### EXERCISE
Search each line below for the word "size" and list those that contain it.

### INPUT FOR THIS TASK

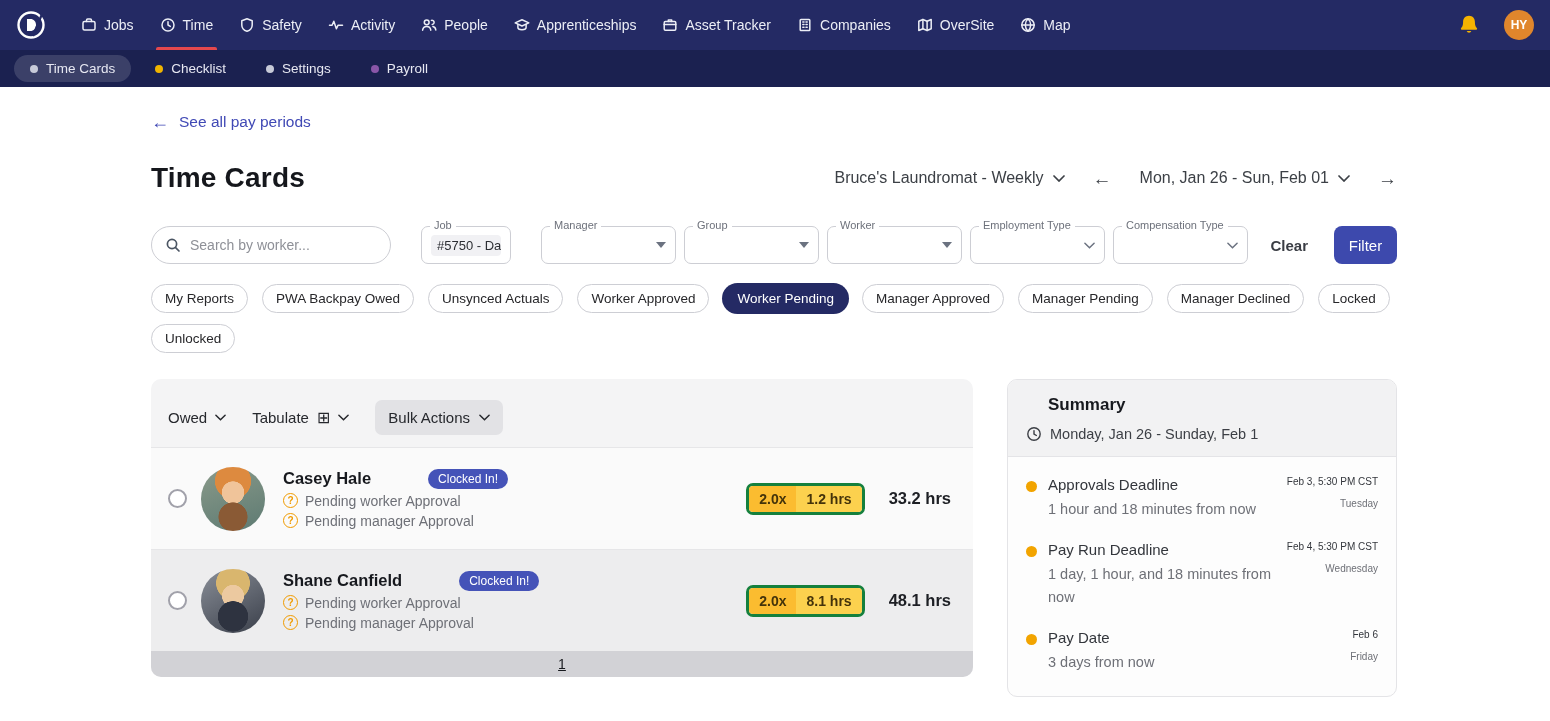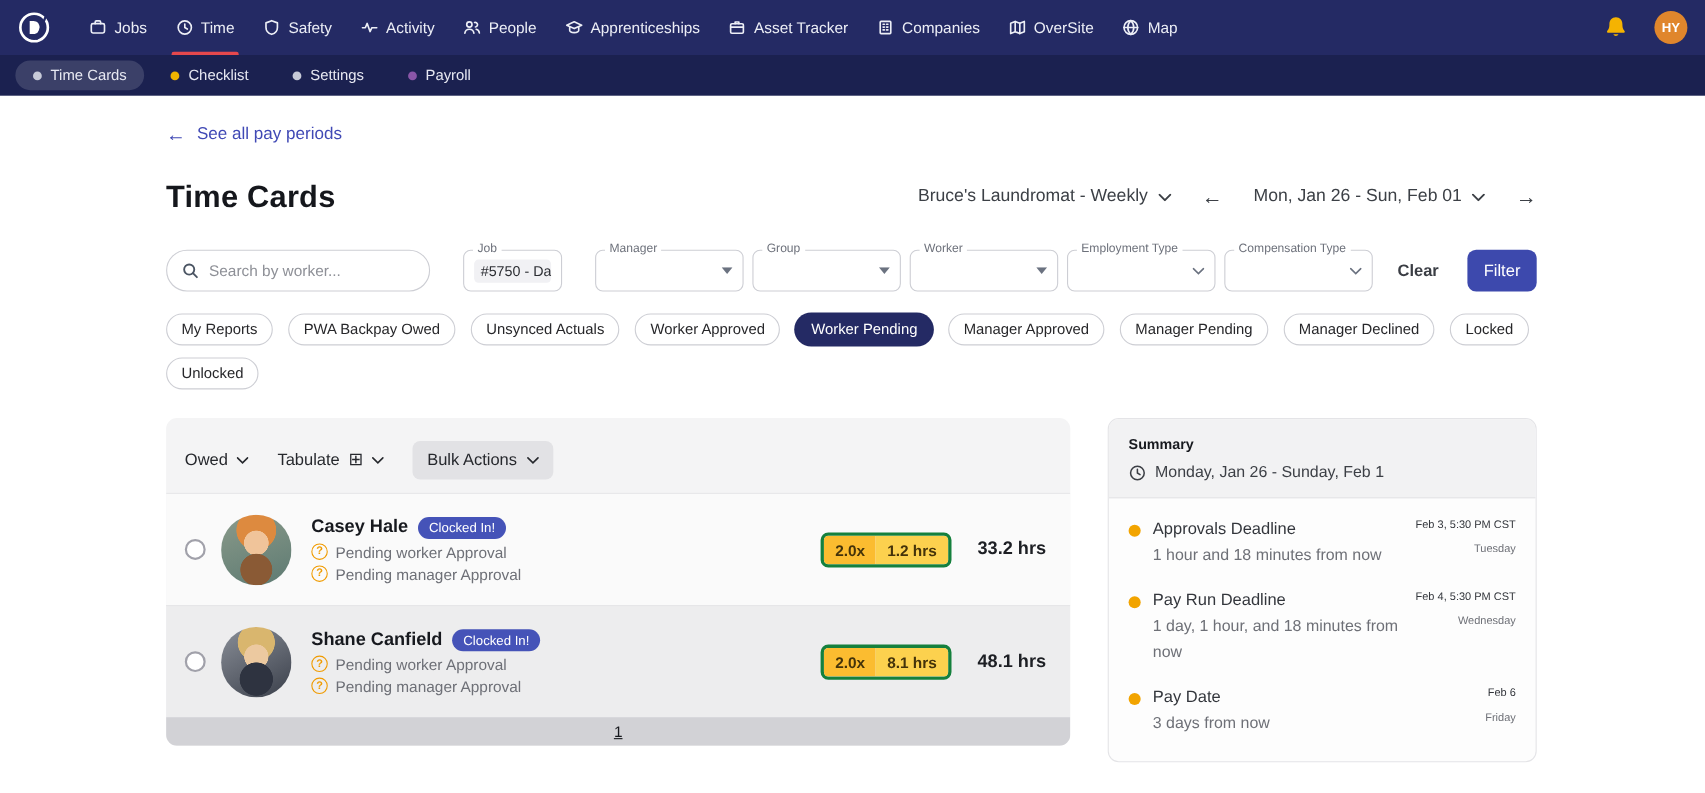--- a/index.html
+++ b/index.html
@@ -118,7 +118,7 @@
   
   .summary-card { width:390px; border:1px solid #e4e4e7; border-radius:10px; overflow:hidden; background:#fdfdfd; }
   .summary-head { background:#f2f2f3; padding:15px 18px 14px; border-bottom:1px solid #e4e4e7; }
-  .summary-title { font-size:13px; font-weight:700; color:#17191e; }
+  .summary-title { font-size:17px; font-weight:700; color:#17191e;margin-left:22px; }
   .summary-period { margin-top:11px; display:flex; align-items:center; gap:8px; font-size:14.5px; color:#3c3f45; }
   .summary-body { padding:19px 18px 22px; display:flex; flex-direction:column; gap:21px; }
   .sum-item { display:flex; gap:11px; }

### WRITTEN REPLY
-  .summary-title { font-size:13px; font-weight:700; color:#17191e; }
+  .summary-title { font-size:17px; font-weight:700; color:#17191e;margin-left:22px; }
   .summary-period { margin-top:11px; display:flex; align-items:center; gap:8px; font-size:14.5px; color:#3c3f45; }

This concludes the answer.